Yesterday at LitFest, I had the pleasure of participating
in the panel “Five Things Writers Absolutely Must Know: Literary Editors Tell All” on behalf of Denver Quarterly. Stephanie G’Schwind (Colorado Review), Sophie Beck
(The Normal School) and I discussed tips and strategies for successfully submitting to literary journals. I shared my experiences as an editor and as a fellow writer.
Here are some of the highlights:
Regarding “good” literary journals.
How are we defining “good?” Do we mean the number
of major authors in each issue, the amount of Pushcart Prizes or Best American selections? If this is the case, then, sure, being in The New Yorker or Ploughshares
will help your CV. Having one of these establishment
print journals might help your query letter stand out
to an agent. But, beyond this, I think “good” should be defined by where the most exciting work is being published. And it should be you, the reader, who determines this. What journals excite you and inspire you to write more?
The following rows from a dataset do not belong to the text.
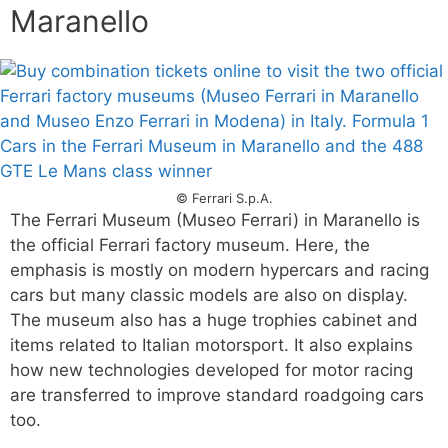
Maranello
© Ferrari S.p.A.
The Ferrari Museum (Museo Ferrari) in Maranello is
the official Ferrari factory museum. Here, the
emphasis is mostly on modern hypercars and racing
cars but many classic models are also on display.
The museum also has a huge trophies cabinet and
items related to Italian motorsport. It also explains
how new technologies developed for motor racing
are transferred to improve standard roadgoing cars
too.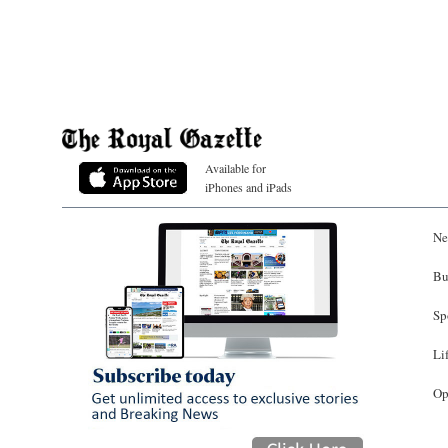
Available for
iPhones and iPads
Ne
Bu
Sp
Li
Op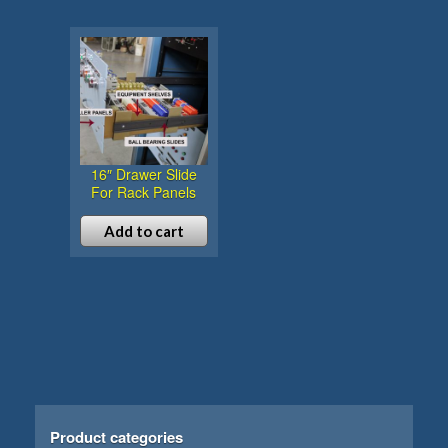
16″ Drawer Slide
For Rack Panels
Add to cart
Product categories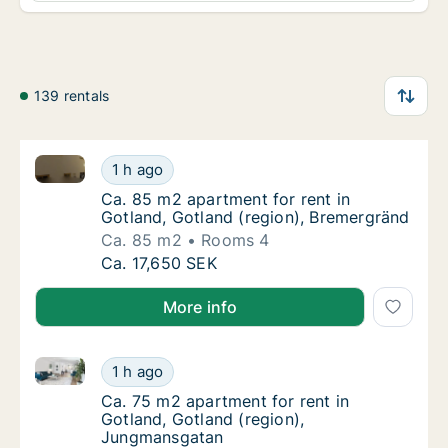
139 rentals
Ca. 85 m2 apartment for rent in Gotland, Gotland (r
Ca. 85 m2 apartment for rent in Gotland, Go
1 h ago
Ca. 85 m2 apartment for rent in Gotland, Go
Ca. 85 m2 apartment for rent in
Gotland, Gotland (region), Bremergränd
Ca. 85 m2
Rooms 4
Ca. 85 m2 apartment for rent in Gotland, Go
Ca. 17,650 SEK
More info
Ca. 75 m2 apartment for rent in Gotland, Gotland (
Ca. 75 m2 apartment for rent in Gotland, G
1 h ago
Ca. 75 m2 apartment for rent in Gotland, G
Ca. 75 m2 apartment for rent in
Gotland, Gotland (region),
Jungmansgatan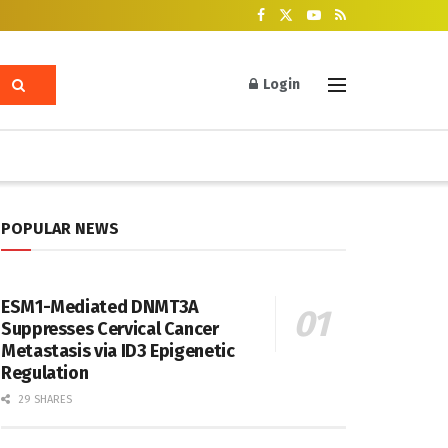
Login
POPULAR NEWS
ESM1-Mediated DNMT3A
Suppresses Cervical Cancer
Metastasis via ID3 Epigenetic
Regulation
29 SHARES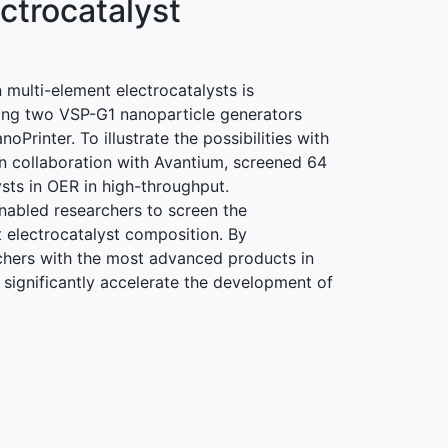
ctrocatalyst
n multi-element electrocatalysts is
sing two VSP-G1 nanoparticle generators
Printer. To illustrate the possibilities with
n collaboration with Avantium, screened 64
ysts in OER in high-throughput.
abled researchers to screen the
 electrocatalyst composition. By
hers with the most advanced products in
 significantly accelerate the development of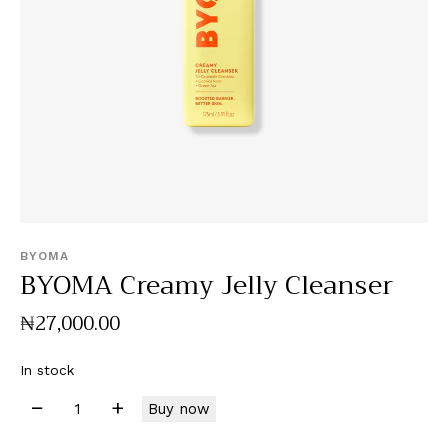
BYOMA
BYOMA Creamy Jelly Cleanser
₦
27,000
.
00
In stock
Buy now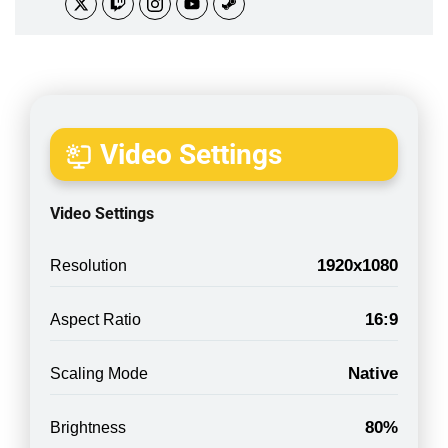
Video Settings
Video Settings
1920x1080
Resolution
16:9
Aspect Ratio
Native
Scaling Mode
80%
Brightness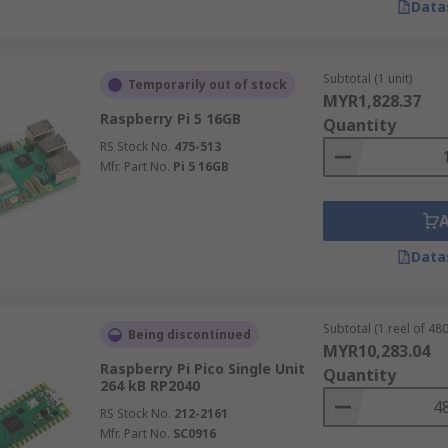
Data
Subtotal (1 unit)
Temporarily out of stock
MYR1,828.37
Raspberry Pi 5 16GB
Quantity
RS Stock No.
475-513
Mfr. Part No.
Pi 5 16GB
Data
Subtotal (1 reel of 480
Being discontinued
MYR10,283.04
Raspberry Pi Pico Single Unit
Quantity
264 kB RP2040
RS Stock No.
212-2161
Mfr. Part No.
SC0916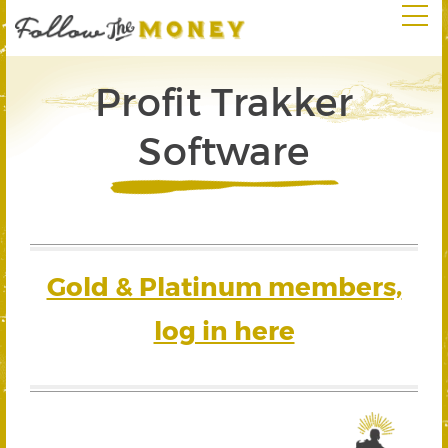
Profit Trakker
Software
Gold & Platinum members,
log in here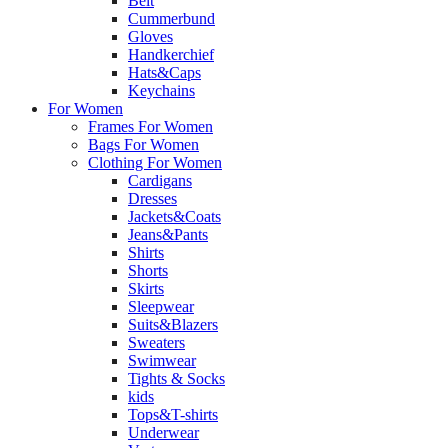
Belt
Cummerbund
Gloves
Handkerchief
Hats&Caps
Keychains
For Women
Frames For Women
Bags For Women
Clothing For Women
Cardigans
Dresses
Jackets&Coats
Jeans&Pants
Shirts
Shorts
Skirts
Sleepwear
Suits&Blazers
Sweaters
Swimwear
Tights & Socks
kids
Tops&T-shirts
Underwear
I think those are
the “good” journals.
Regarding how to know if your work is “ready.”
Don’t submit your work immediately after completion because you are going to need two things to determine if your work is ready to submit: time and other people. Establish a period of time that you won’t look at a completed draft after it is written. Two weeks seems to be a fair amount of time. And when you re-read it, does it still excite you? Do you still find it interesting? If yes, then you are ready to move on to the second thing you are going to need. Get in touch with other people in your community and read your work to them for their input. This works best if these people aren’t family or close friends. Having an objective peer will help you see your work as strangers would or see something in it that may necessitate more attention. If your “other people” are as enthusiastic as you are, then submit away.
Regarding some journals that excite me / that you should know about.
Sometimes I like to spend more time with a writer’s work than just one or two poems. The Seattle Review and Verse publish long poems and portfolios, respectively, and offer a deeper reading experience where you can see how themes and ideas develop over more material. It can be very refreshing. Meanwhile, The Offending Adam publishes work with introductions from the editors. This offers an interaction among contributor, editor and reader that’s fantastic. For fiction folks, A Public Space has started to offer Emerging Writer Fellowships, which include publication, mentorship and a stipend. They also publish incredible work every issue. Lastly, I am a huge fan of Chicago Review. I didn’t mention this yesterday, but I am. Handsomely designed and printed, editors there highlight the best in American letters that often leave me in awe. There’s no other journal like it.